Est-ce aux États, et donc aux épargnants et contribuables, de venir en aide aux banques ?

Certainement pas, pour les raisons qui viennent d'être indiquées.

M. Trichet a rappelé jeudi que les banques avaient d'autres moyens de se renflouer. En utilisant notamment leurs propres bénéfices, en pratiquant la modération salariale et en s'adressant au marché des capitaux privés, par exemple en vendant des nouvelles actions en Bourse. Est-ce réaliste ?

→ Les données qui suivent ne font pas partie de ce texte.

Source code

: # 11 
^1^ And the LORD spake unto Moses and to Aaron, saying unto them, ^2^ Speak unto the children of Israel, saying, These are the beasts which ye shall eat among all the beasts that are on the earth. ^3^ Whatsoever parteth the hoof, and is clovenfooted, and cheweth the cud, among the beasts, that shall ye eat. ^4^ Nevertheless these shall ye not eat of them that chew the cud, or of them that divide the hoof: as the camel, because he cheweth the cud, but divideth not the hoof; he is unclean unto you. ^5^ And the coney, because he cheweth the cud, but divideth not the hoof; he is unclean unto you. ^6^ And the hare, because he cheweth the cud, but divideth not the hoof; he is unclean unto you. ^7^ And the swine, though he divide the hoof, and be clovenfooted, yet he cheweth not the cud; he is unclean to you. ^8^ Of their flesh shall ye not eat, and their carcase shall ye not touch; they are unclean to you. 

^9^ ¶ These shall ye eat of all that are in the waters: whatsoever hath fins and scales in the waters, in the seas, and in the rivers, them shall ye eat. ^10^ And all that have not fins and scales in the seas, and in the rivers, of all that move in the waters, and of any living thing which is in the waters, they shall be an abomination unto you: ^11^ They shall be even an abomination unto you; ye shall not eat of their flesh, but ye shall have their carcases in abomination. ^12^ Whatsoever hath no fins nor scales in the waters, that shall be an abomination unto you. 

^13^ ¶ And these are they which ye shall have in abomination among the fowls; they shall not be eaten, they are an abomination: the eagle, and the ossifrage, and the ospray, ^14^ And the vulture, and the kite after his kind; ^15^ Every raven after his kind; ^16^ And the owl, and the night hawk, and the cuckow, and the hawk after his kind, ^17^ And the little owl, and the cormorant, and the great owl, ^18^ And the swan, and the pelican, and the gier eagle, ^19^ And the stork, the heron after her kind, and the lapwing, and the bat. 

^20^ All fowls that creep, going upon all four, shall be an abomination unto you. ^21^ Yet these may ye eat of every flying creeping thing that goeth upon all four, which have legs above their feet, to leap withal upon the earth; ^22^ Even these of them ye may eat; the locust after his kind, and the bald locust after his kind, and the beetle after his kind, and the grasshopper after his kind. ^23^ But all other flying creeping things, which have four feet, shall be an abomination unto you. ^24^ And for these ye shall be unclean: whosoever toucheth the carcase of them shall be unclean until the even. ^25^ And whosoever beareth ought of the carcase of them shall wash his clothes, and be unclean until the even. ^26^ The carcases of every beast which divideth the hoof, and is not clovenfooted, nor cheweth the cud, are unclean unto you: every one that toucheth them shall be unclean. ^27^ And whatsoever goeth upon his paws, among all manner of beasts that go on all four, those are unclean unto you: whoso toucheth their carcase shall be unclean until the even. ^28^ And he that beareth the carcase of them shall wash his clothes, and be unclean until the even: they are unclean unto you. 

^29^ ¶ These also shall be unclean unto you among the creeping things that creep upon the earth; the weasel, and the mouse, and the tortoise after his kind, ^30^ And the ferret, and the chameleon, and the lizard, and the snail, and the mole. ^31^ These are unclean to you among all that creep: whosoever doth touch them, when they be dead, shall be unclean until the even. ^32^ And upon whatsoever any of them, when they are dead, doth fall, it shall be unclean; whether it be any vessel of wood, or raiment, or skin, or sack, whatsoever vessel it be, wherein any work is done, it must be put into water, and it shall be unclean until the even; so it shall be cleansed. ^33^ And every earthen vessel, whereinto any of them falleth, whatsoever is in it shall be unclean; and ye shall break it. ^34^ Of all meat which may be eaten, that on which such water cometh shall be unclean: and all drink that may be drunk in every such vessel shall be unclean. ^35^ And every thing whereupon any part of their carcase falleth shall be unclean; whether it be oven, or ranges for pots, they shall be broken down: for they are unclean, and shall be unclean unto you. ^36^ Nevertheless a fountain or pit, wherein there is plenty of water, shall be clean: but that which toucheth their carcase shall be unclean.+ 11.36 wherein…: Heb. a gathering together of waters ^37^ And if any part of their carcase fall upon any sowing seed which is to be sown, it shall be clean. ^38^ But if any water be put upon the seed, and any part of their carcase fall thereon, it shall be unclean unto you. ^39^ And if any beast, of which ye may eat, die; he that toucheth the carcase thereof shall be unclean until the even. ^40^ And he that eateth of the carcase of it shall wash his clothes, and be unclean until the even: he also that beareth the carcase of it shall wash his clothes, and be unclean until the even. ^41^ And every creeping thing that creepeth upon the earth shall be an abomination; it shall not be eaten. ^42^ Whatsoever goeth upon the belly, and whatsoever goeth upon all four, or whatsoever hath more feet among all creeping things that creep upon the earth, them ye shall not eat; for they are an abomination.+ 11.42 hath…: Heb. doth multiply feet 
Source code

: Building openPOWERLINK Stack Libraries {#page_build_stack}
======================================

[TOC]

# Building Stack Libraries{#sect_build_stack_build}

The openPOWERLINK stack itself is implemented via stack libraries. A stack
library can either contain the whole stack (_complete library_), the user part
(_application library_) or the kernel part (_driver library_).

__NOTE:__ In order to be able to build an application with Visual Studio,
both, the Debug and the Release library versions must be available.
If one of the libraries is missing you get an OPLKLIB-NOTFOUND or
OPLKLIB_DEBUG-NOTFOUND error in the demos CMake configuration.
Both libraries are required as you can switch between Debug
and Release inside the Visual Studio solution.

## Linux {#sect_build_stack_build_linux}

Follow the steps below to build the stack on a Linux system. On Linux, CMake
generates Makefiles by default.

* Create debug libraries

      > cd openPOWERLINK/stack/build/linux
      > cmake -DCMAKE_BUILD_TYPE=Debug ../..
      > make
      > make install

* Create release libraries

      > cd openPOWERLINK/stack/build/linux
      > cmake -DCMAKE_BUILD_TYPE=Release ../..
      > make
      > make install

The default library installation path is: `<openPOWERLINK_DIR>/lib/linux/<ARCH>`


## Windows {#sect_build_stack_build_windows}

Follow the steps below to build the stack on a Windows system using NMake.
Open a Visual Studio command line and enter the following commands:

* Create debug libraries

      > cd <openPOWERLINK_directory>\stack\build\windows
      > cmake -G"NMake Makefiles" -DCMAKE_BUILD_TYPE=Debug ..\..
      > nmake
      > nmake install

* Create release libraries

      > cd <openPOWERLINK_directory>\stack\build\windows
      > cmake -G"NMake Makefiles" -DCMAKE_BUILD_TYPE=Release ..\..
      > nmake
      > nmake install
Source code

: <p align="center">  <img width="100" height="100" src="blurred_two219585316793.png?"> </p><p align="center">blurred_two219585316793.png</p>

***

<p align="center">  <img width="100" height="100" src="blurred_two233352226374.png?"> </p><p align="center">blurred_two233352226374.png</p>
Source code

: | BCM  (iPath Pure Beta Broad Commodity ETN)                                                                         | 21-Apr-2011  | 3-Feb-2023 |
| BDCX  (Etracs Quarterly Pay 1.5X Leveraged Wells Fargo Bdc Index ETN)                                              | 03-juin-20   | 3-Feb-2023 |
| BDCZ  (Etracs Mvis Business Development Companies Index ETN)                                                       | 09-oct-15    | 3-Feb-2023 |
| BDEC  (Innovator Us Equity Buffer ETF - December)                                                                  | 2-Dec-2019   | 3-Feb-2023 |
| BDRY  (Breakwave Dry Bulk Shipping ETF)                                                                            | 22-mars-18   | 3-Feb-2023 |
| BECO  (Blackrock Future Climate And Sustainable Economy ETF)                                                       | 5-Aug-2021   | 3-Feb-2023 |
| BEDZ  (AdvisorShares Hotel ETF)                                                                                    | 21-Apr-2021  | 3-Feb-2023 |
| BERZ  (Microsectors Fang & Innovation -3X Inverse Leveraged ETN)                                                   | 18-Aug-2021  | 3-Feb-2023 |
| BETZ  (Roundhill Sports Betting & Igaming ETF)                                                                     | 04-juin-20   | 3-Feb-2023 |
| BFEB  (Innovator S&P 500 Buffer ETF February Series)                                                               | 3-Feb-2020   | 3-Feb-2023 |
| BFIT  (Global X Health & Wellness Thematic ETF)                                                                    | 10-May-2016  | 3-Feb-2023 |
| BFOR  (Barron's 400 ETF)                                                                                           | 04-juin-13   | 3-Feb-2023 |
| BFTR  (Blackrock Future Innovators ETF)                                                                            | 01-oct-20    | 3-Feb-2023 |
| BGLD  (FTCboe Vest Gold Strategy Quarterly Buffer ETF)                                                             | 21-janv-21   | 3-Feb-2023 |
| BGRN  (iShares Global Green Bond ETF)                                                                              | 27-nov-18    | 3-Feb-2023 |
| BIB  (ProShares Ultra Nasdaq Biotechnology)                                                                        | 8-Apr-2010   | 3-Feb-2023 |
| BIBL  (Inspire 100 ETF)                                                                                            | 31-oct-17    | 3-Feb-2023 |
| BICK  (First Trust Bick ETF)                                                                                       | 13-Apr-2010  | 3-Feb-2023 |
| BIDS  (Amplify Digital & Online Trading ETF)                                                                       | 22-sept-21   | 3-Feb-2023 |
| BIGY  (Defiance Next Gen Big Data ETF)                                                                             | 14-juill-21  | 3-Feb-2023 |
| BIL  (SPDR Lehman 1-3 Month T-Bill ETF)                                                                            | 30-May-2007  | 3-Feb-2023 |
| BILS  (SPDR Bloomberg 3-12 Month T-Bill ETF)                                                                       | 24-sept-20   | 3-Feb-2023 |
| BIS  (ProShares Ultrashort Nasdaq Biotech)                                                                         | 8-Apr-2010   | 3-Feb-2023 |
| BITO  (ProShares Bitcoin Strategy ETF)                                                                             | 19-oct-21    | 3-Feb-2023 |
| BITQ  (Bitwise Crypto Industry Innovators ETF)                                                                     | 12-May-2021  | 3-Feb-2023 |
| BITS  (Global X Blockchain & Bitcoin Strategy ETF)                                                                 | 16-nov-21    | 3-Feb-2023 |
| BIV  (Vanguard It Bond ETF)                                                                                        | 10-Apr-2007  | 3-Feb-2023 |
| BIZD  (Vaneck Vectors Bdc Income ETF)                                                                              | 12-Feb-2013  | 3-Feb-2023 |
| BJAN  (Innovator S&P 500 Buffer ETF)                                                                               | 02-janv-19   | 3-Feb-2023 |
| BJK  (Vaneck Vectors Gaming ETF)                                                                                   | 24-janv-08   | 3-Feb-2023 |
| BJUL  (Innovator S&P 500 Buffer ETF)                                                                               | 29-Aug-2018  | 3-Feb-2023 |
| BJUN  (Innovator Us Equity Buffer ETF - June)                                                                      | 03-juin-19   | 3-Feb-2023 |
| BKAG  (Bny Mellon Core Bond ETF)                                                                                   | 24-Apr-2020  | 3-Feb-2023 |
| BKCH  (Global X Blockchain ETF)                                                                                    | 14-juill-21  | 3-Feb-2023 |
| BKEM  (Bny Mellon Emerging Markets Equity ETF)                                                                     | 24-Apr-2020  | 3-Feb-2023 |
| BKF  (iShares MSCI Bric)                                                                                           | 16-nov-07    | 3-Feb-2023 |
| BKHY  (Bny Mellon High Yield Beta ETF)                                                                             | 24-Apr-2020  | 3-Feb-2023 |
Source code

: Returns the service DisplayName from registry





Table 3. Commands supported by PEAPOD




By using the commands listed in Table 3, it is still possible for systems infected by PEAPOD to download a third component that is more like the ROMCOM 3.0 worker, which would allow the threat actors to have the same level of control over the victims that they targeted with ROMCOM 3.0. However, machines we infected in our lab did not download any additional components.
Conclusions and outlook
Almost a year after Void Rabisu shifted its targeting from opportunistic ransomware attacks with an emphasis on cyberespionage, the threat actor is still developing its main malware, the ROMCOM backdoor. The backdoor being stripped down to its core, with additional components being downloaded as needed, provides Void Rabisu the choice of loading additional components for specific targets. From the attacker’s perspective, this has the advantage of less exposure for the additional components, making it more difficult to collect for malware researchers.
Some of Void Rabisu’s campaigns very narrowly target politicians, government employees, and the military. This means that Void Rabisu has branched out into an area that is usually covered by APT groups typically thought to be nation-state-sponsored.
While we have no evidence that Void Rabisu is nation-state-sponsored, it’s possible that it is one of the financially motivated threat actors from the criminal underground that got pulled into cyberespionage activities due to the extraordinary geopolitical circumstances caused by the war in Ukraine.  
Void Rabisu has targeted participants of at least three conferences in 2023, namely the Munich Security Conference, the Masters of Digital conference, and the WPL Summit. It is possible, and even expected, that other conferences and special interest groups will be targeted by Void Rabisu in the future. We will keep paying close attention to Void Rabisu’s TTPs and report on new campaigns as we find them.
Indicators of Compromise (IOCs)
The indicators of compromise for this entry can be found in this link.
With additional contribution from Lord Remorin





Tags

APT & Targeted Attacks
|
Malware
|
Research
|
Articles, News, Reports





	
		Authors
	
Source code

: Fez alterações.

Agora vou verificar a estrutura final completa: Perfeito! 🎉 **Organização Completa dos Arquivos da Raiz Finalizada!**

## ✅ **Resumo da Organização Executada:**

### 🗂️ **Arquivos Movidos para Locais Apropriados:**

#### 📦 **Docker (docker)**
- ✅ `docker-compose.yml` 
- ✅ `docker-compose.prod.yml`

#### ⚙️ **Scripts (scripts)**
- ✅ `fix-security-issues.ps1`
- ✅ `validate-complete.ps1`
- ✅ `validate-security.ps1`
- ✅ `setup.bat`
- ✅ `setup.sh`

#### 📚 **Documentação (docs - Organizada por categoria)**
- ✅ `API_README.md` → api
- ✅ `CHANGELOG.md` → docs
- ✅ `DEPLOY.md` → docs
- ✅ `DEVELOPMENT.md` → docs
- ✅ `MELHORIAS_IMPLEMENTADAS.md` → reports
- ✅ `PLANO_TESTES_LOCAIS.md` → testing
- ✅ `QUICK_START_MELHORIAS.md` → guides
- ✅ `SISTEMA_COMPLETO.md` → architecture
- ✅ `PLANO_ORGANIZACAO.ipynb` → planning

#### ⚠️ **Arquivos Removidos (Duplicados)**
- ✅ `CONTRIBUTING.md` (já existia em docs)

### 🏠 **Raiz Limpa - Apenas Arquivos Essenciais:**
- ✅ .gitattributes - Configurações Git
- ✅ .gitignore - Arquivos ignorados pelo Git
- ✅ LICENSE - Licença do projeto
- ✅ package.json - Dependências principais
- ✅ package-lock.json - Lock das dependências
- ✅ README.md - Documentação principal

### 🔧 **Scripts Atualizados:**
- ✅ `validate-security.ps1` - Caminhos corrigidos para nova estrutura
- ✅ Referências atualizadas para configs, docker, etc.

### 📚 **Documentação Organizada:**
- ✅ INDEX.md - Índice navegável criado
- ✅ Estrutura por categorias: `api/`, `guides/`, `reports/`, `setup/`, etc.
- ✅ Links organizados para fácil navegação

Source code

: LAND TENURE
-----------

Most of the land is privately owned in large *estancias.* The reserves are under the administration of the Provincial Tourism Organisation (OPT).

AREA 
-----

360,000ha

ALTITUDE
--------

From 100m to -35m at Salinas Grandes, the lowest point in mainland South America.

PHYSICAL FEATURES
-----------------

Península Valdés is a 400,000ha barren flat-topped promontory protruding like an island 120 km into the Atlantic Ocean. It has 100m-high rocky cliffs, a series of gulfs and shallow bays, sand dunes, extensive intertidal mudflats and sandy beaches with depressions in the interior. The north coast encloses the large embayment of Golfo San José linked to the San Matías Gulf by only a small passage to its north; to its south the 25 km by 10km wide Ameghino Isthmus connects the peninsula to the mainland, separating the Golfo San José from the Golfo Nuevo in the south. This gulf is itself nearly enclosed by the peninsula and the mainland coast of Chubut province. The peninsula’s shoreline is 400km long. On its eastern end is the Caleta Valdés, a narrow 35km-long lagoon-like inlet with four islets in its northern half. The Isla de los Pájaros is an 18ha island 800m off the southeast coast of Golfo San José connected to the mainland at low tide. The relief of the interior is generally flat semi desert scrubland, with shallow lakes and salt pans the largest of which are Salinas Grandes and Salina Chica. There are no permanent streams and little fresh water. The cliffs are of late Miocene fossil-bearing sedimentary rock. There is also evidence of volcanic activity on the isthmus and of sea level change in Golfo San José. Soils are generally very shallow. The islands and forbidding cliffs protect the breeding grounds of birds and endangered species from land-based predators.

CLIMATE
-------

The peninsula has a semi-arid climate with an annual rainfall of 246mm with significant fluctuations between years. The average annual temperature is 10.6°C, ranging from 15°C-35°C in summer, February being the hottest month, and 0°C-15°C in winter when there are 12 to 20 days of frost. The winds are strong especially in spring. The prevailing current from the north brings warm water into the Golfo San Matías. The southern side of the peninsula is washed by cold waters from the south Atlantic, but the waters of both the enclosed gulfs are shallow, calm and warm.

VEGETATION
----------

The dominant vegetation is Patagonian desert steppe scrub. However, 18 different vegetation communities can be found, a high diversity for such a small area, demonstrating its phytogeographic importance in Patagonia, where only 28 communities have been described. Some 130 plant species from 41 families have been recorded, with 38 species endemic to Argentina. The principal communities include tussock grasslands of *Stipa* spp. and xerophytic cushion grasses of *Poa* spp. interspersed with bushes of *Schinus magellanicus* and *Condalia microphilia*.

Il y a, bien sûr, d'autres moyens de renflouer les banques que de recourir à des aides étatiques. Utiliser ses propres bénéfices constitue une solution peu réaliste, puisque, précisément, les banques en question sont censées être en difficulté, c'est-à-dire avoir des bénéfices nuls ou négatifs. La modération salariale ne peut pas être une solution pour une situation d'urgence. Par contre, une augmentation de capital constitue la solution normale si on estime que, malgré les difficultés de court terme dues aux pertes spécifiques sur les créances publiques (par exemple grecques), la bonne santé d'une banque semble garantie dans le plus long terme. Et si jamais la faillite constitue la seule solution, il faut bien voir que toutes les banques ne courent pas toutes en même temps ce même risque. Certaines, mieux gérées, peuvent alors racheter la banque défaillante : la faillite ne signifie pas la disparition des actifs, de la clientèle, des processus d'activité et ceux-ci sont donc rachetés par ceux qui sont plus aptes à bien les utiliser.